Chapter 9 Regression II: linear regression

9.1 Overview

This chapter provides an introduction to linear regression models in a predictive context, focusing primarily on the case where there is a single predictor and single response variable of interest, as well as comparison to K-nearest neighbours methods. The chapter concludes with a discussion of linear regression with multiple predictors.

9.2 Chapter learning objectives

By the end of the chapter, students will be able to:

  • Perform linear regression in R using tidymodels and evaluate it on a test dataset.
  • Compare and contrast predictions obtained from K-nearest neighbour regression to those obtained using simple ordinary least squares regression from the same dataset.
  • In R, overlay regression lines from geom_smooth on a single plot.

9.3 Simple linear regression

K-NN is not the only type of regression; another quite useful, and arguably the most common, type of regression is called simple linear regression. Simple linear regression is similar to K-NN regression in that the target/response variable is quantitative. However, one way it varies quite differently is how the training data is used to predict a value for a new observation. Instead of looking at the \(K\)-nearest neighbours and averaging over their values for a prediction, in simple linear regression all the training data points are used to create a straight line of best fit, and then the line is used to “look up” the predicted value.

Note: for simple linear regression there is only one response variable and only one predictor. Later in this chapter we introduce the more general linear regression case where more than one predictor can be used.

For example, let’s revisit the smaller version of the Sacramento housing data set. Recall that we have come across a new 2,000-square foot house we are interested in purchasing with an advertised list price of $350,000. Should we offer the list price, or is that over/undervalued?

To answer this question using simple linear regression, we use the data we have to draw the straight line of best fit through our existing data points:

Scatter plot of price (USD) versus house size (square footage) with line of best fit for subset of the Sacramento housing data set

Figure 9.1: Scatter plot of price (USD) versus house size (square footage) with line of best fit for subset of the Sacramento housing data set

The equation for the straight line is:

\[\text{house price} = \beta_0 + \beta_1 \cdot (\text{house size}),\] where

  • \(\beta_0\) is the vertical intercept of the line (the value where the line cuts the vertical axis)
  • \(\beta_1\) is the slope of the line

Therefore using the data to find the line of best fit is equivalent to finding coefficients \(\beta_0\) and \(\beta_1\) that parametrize (correspond to) the line of best fit. Once we have the coefficients, we can use the equation above to evaluate the predicted price given the value we have for the predictor/explanatory variable—here 2,000 square feet.

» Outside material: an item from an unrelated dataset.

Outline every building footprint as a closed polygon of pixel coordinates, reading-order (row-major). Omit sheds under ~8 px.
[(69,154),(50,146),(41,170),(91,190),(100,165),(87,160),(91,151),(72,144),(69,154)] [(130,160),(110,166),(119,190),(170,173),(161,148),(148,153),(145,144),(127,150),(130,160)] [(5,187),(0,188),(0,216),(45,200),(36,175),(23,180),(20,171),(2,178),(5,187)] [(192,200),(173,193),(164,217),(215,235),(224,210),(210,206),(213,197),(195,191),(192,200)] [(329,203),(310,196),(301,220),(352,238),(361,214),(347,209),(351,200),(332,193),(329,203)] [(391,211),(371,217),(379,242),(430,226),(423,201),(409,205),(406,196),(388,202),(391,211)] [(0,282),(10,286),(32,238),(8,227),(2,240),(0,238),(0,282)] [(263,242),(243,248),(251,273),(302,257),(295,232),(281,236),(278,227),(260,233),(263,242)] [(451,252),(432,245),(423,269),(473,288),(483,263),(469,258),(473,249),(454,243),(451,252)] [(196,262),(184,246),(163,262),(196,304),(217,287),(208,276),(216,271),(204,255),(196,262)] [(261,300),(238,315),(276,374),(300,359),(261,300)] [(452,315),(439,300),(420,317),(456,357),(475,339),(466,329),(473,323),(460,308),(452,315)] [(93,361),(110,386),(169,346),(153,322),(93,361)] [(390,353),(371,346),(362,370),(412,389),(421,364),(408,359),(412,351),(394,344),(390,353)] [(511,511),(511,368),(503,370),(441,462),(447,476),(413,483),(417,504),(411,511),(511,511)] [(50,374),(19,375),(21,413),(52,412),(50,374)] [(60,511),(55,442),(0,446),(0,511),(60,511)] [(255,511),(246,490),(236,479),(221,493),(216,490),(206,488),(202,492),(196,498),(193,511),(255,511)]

Scatter plot of price (USD) versus house size (square footage) with line of best fit and predicted price for a 2000 square foot home represented as a red dot

Figure 9.2: Scatter plot of price (USD) versus house size (square footage) with line of best fit and predicted price for a 2000 square foot home represented as a red dot

## [1] 287961.9

By using simple linear regression on this small data set to predict the sale price for a 2,000 square foot house, we get a predicted value of $287962. But wait a minute…how exactly does simple linear regression choose the line of best fit? Many different lines could be drawn through the data points. We show some examples below:

Scatter plot of price (USD) versus house size (square footage) with many possible lines that could be drawn through the data points

Figure 9.3: Scatter plot of price (USD) versus house size (square footage) with many possible lines that could be drawn through the data points

Simple linear regression chooses the straight line of best fit by choosing the line that minimzes the average vertical distance between itself and each of the observed data points. From the lines shown above, that is the blue line. What exactly do we mean by the vertical distance between the predicted values (which fall along the line of best fit) and the observed data points? We illustrate these distances in the plot below with a red line:

Scatter plot of price (USD) versus house size (square footage) with the vertical distances between the predicted values and the observed data points

Figure 9.4: Scatter plot of price (USD) versus house size (square footage) with the vertical distances between the predicted values and the observed data points

To assess the predictive accuracy of a simple linear regression model, we use RMSPE—the same measure of predictive performance we used with K-NN regression.

9.4 Linear regression in R

We can perform simple linear regression in R using tidymodels in a very similar manner to how we performed K-NN regression. To do this, instead of creating a nearest_neighbor model specification with the kknn engine, we use a linear_reg model specification with the lm engine. Another difference is that we do not need to choose \(K\) in the context of linear regression, and so we do not need to perform cross validation. Below we illustrate how we can use the usual tidymodels workflow to predict house sale price given house size using a simple linear regression approach using the full Sacramento real estate data set.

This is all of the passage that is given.